Previous studies indicate that males and females with autism spectrum disorder (ASD) exhibit different social behaviors. School-aged girls with ASD tend to be more socially motivated and mimic peers in social interactions more frequently than boys with ASD (Sedgewick et al., 2016; Dean et al, 2016). Event related potential (ERP) recordings show promise in clarifying the neural basis of sex differences in ASD. One study found that in response to static, neutral faces, girls with ASD showed weaker neural activity than boys at the N170, an ERP marker of face perception (Coffman et al., 2015). However, a general population study indicates that autism-like traits are associated with poorer performance on emotion recognition tests in boys, but not girls (Kothari, 2013). While the body of ERP research focuses on response to static faces, the current study is unique both in that it utilizes dynamic faces and that the faces exhibit emotional expressions.

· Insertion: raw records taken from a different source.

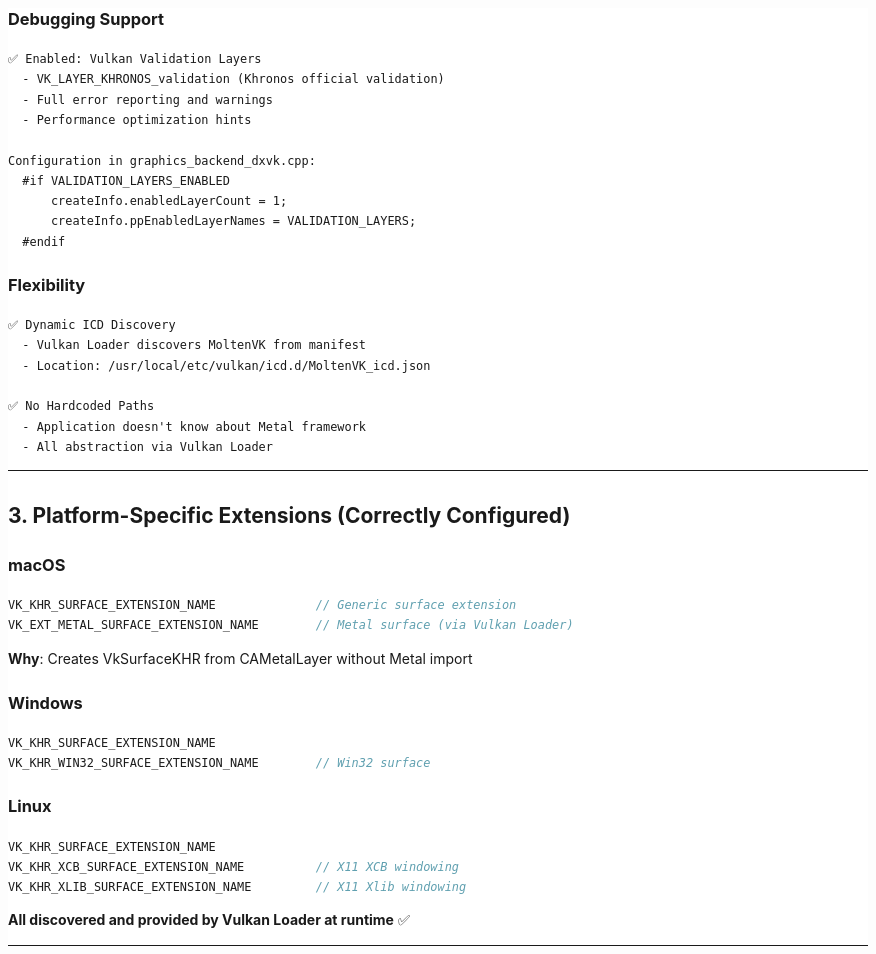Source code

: ### Debugging Support
```
✅ Enabled: Vulkan Validation Layers
  - VK_LAYER_KHRONOS_validation (Khronos official validation)
  - Full error reporting and warnings
  - Performance optimization hints

Configuration in graphics_backend_dxvk.cpp:
  #if VALIDATION_LAYERS_ENABLED
      createInfo.enabledLayerCount = 1;
      createInfo.ppEnabledLayerNames = VALIDATION_LAYERS;
  #endif
```

### Flexibility
```
✅ Dynamic ICD Discovery
  - Vulkan Loader discovers MoltenVK from manifest
  - Location: /usr/local/etc/vulkan/icd.d/MoltenVK_icd.json
  
✅ No Hardcoded Paths
  - Application doesn't know about Metal framework
  - All abstraction via Vulkan Loader
```

---

## 3. Platform-Specific Extensions (Correctly Configured)

### macOS
```cpp
VK_KHR_SURFACE_EXTENSION_NAME              // Generic surface extension
VK_EXT_METAL_SURFACE_EXTENSION_NAME        // Metal surface (via Vulkan Loader)
```
**Why**: Creates VkSurfaceKHR from CAMetalLayer without Metal import

### Windows
```cpp
VK_KHR_SURFACE_EXTENSION_NAME
VK_KHR_WIN32_SURFACE_EXTENSION_NAME        // Win32 surface
```

### Linux
```cpp
VK_KHR_SURFACE_EXTENSION_NAME
VK_KHR_XCB_SURFACE_EXTENSION_NAME          // X11 XCB windowing
VK_KHR_XLIB_SURFACE_EXTENSION_NAME         // X11 Xlib windowing
```

**All discovered and provided by Vulkan Loader at runtime** ✅

---
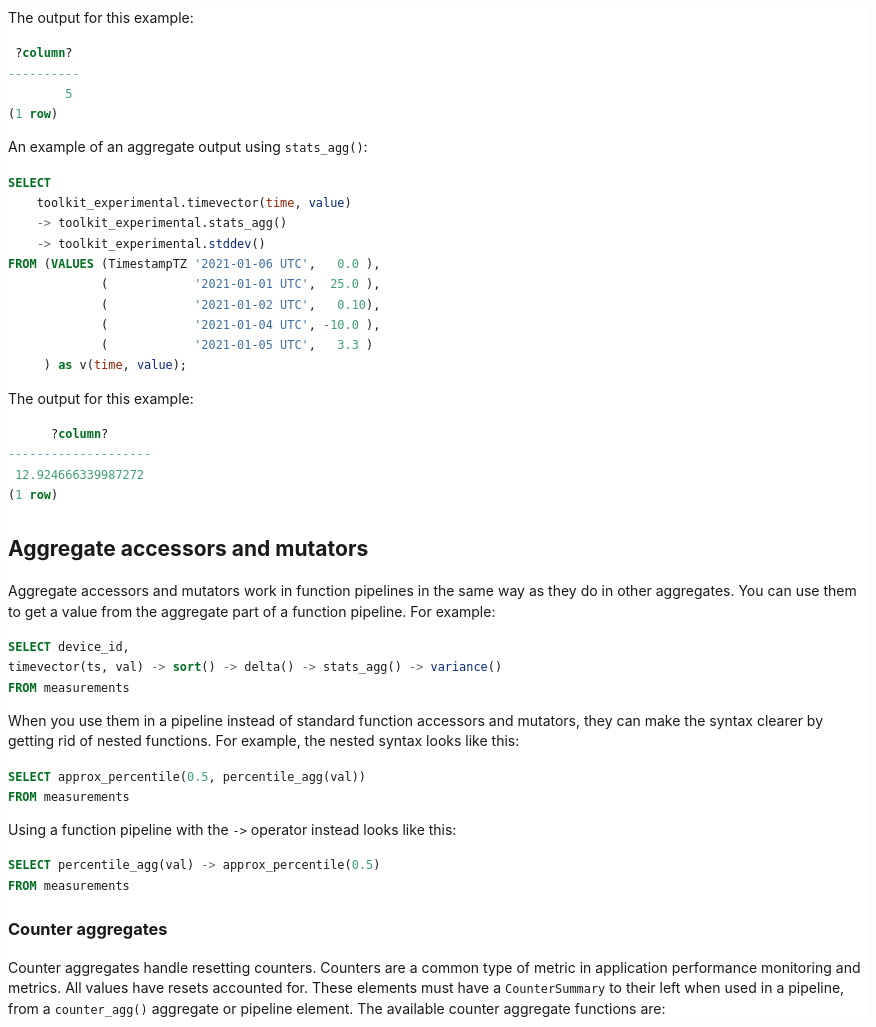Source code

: The output for this example:
```sql
 ?column?
----------
        5
(1 row)
```

An example of an aggregate output using `stats_agg()`:

```sql
SELECT
    toolkit_experimental.timevector(time, value)
    -> toolkit_experimental.stats_agg()
    -> toolkit_experimental.stddev()
FROM (VALUES (TimestampTZ '2021-01-06 UTC',   0.0 ),
             (            '2021-01-01 UTC',  25.0 ),
             (            '2021-01-02 UTC',   0.10),
             (            '2021-01-04 UTC', -10.0 ),
             (            '2021-01-05 UTC',   3.3 )
     ) as v(time, value);
```

The output for this example:
```sql
      ?column?      
--------------------
 12.924666339987272
(1 row)
```

## Aggregate accessors and mutators
Aggregate accessors and mutators work in function pipelines in the same way as
they do in other aggregates. You can use them to get a value from the aggregate
part of a function pipeline. For example:
```sql
SELECT device_id,
timevector(ts, val) -> sort() -> delta() -> stats_agg() -> variance()
FROM measurements
```

When you use them in a pipeline instead of standard function accessors and mutators, they can make the syntax clearer by getting rid of nested functions. For example, the nested syntax looks like this:
```sql
SELECT approx_percentile(0.5, percentile_agg(val))
FROM measurements
```

Using a function pipeline with the `->` operator instead looks like this:
```sql
SELECT percentile_agg(val) -> approx_percentile(0.5)
FROM measurements
```

### Counter aggregates
Counter aggregates handle resetting counters. Counters are a common type of
metric in application performance monitoring and metrics. All values have resets
accounted for. These elements must have a `CounterSummary` to their left when
used in a pipeline, from a `counter_agg()` aggregate or pipeline element. The
available counter aggregate functions are:
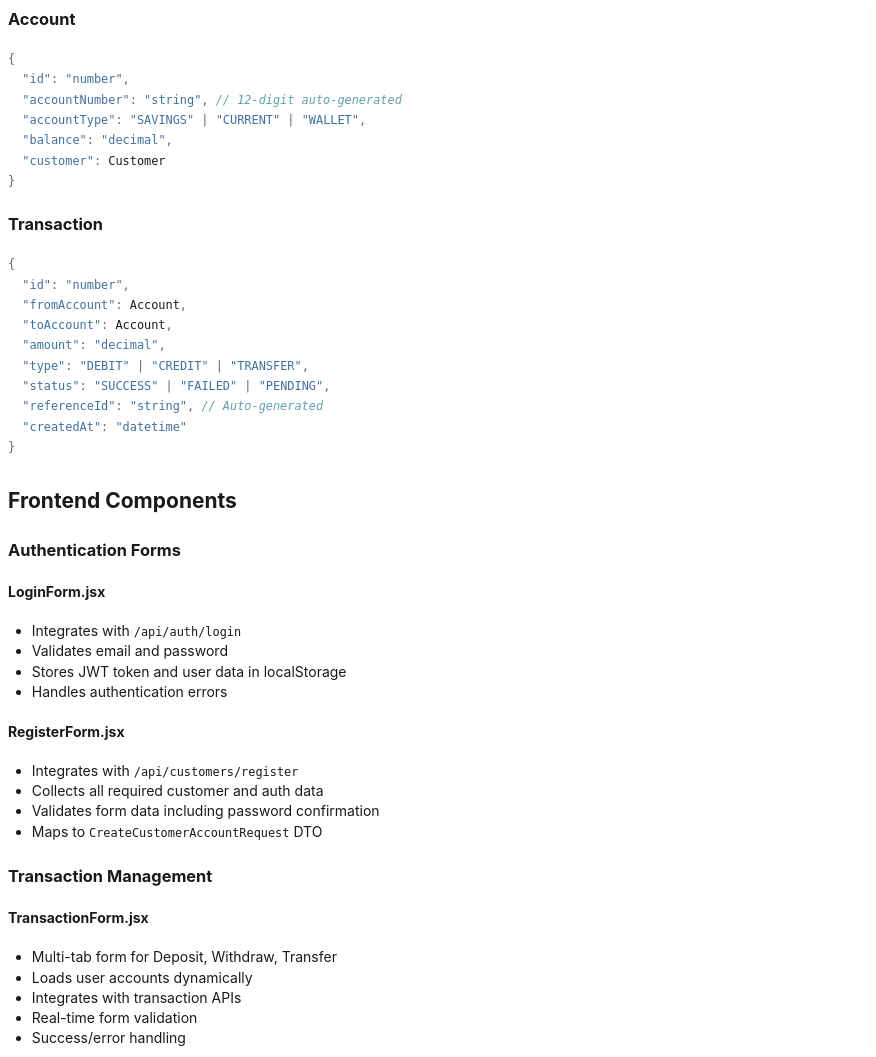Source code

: ### Account
```java
{
  "id": "number",
  "accountNumber": "string", // 12-digit auto-generated
  "accountType": "SAVINGS" | "CURRENT" | "WALLET",
  "balance": "decimal",
  "customer": Customer
}
```

### Transaction
```java
{
  "id": "number",
  "fromAccount": Account,
  "toAccount": Account,
  "amount": "decimal",
  "type": "DEBIT" | "CREDIT" | "TRANSFER",
  "status": "SUCCESS" | "FAILED" | "PENDING",
  "referenceId": "string", // Auto-generated
  "createdAt": "datetime"
}
```

## Frontend Components

### Authentication Forms

#### LoginForm.jsx
- Integrates with `/api/auth/login`
- Validates email and password
- Stores JWT token and user data in localStorage
- Handles authentication errors

#### RegisterForm.jsx
- Integrates with `/api/customers/register`
- Collects all required customer and auth data
- Validates form data including password confirmation
- Maps to `CreateCustomerAccountRequest` DTO

### Transaction Management

#### TransactionForm.jsx
- Multi-tab form for Deposit, Withdraw, Transfer
- Loads user accounts dynamically
- Integrates with transaction APIs
- Real-time form validation
- Success/error handling
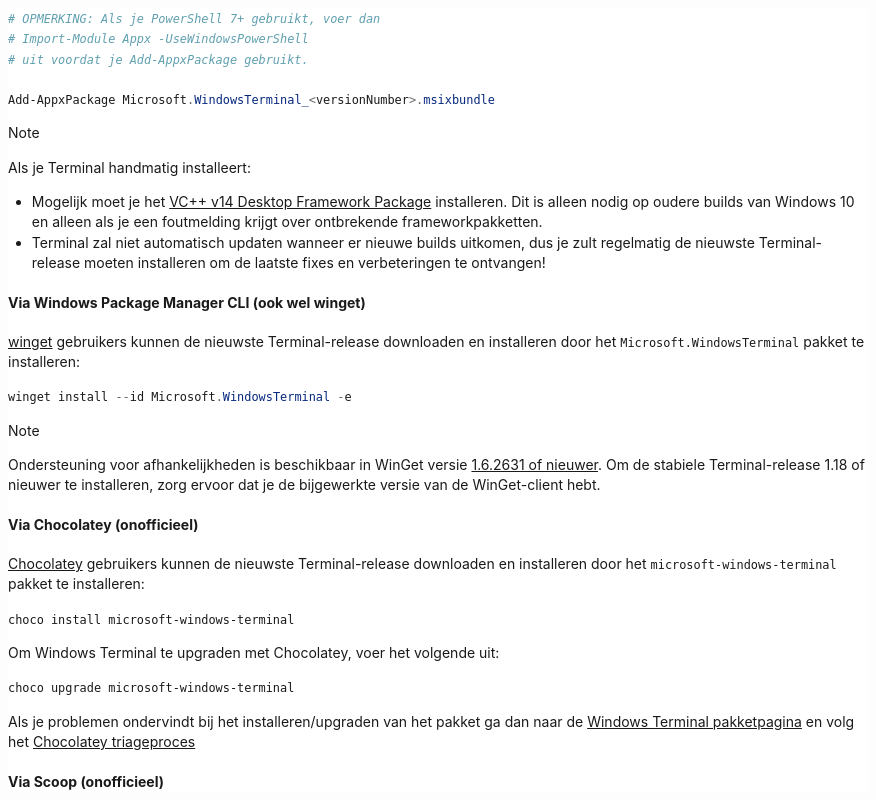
 ```powershell
# OPMERKING: Als je PowerShell 7+ gebruikt, voer dan
# Import-Module Appx -UseWindowsPowerShell
# uit voordat je Add-AppxPackage gebruikt.

Add-AppxPackage Microsoft.WindowsTerminal_<versionNumber>.msixbundle
```

> [!NOTE]
> Als je Terminal handmatig installeert:
>
> * Mogelijk moet je het [VC++ v14 Desktop Framework Package](https://docs.microsoft.com/troubleshoot/cpp/c-runtime-packages-desktop-bridge#how-to-install-and-update-desktop-framework-packages) installeren.
>   Dit is alleen nodig op oudere builds van Windows 10 en alleen als je een foutmelding krijgt over ontbrekende frameworkpakketten.
> * Terminal zal niet automatisch updaten wanneer er nieuwe builds uitkomen, dus je zult
>   regelmatig de nieuwste Terminal-release moeten installeren om de laatste
>   fixes en verbeteringen te ontvangen!

#### Via Windows Package Manager CLI (ook wel winget)

[winget](https://github.com/microsoft/winget-cli) gebruikers kunnen de nieuwste Terminal-release downloaden en installeren
door het `Microsoft.WindowsTerminal` pakket te installeren:

```powershell
winget install --id Microsoft.WindowsTerminal -e
```

> [!NOTE]
> Ondersteuning voor afhankelijkheden is beschikbaar in WinGet versie [1.6.2631 of nieuwer](https://github.com/microsoft/winget-cli/releases). Om de stabiele Terminal-release 1.18 of nieuwer te installeren, zorg ervoor dat je de bijgewerkte versie van de WinGet-client hebt.

#### Via Chocolatey (onofficieel)

[Chocolatey](https://chocolatey.org) gebruikers kunnen de nieuwste Terminal-release downloaden en installeren door het
`microsoft-windows-terminal` pakket te installeren:

```powershell
choco install microsoft-windows-terminal
```

Om Windows Terminal te upgraden met Chocolatey, voer het volgende uit:

```powershell
choco upgrade microsoft-windows-terminal
```

Als je problemen ondervindt bij het installeren/upgraden van het pakket ga dan naar de
[Windows Terminal pakketpagina](https://chocolatey.org/packages/microsoft-windows-terminal) en volg het
[Chocolatey triageproces](https://chocolatey.org/docs/package-triage-process)

#### Via Scoop (onofficieel)


[conduct-code]: https://opensource.microsoft.com/codeofconduct/
[conduct-FAQ]: https://opensource.microsoft.com/codeofconduct/faq/
[conduct-email]: mailto:opencode@microsoft.com
[store-install-link]: https://aka.ms/terminal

The study aims to assess potential sex differences in N170 and P100 amplitudes in response to dynamic, emotional faces in typically developing (TD) children and children with ASD.


The current study included 30 children with ASD (24 male, 6 female) and 24 TD children (14 male, 10 female) matched on age (ASD: M = 13.78 , SD = 2.83; TD: M = 12.83, SD = 2.94) and IQ (ASD: M = 107.38, SD = 28.56; TD: M = 109.75, SD = 11.31). Participants were presented with photorealistic faces with neutral facial expressions. When a participant fixated directly on a face, as measured by eye-tracking, the facial expression changed to happy or fearful. Data were filtered, re-referenced, epoched from -100 to 500 ms, baseline corrected, artifact detected, and averaged for each stimulus (happy and fear). ERP latencies and amplitudes were extracted from left and right occipitotemporal electrodes. Amplitude difference scores were calculated as fear minus happy condition.


A two-way ANOVA indicated a significant interaction between diagnosis and sex, F(1, 63) = 5.57, p = .022, η2 = 0.10, with a medium effect size, on amplitude difference. Post-hoc independent samples T-tests were performed with Bonferroni correction (.050/2: p < .025). Among the ASD group but not the TD group, males showed significantly attenuated N170 amplitudes in the left hemisphere in response to emotional faces (M = -.41, SD =1.91) relative to females (M = 2.37, SD = 3.58), t(28) = -2.66, p = .013.


These findings highlight sex differences in neural activity when viewing emotionally salient stimuli that may underlie sex differences between social difficulties in children with ASD, which may help to identify new, specific therapeutic targets for individuals with autism of both sexes. Analyses in progress examine relationships among sex differences in neural response and clinical phenotype.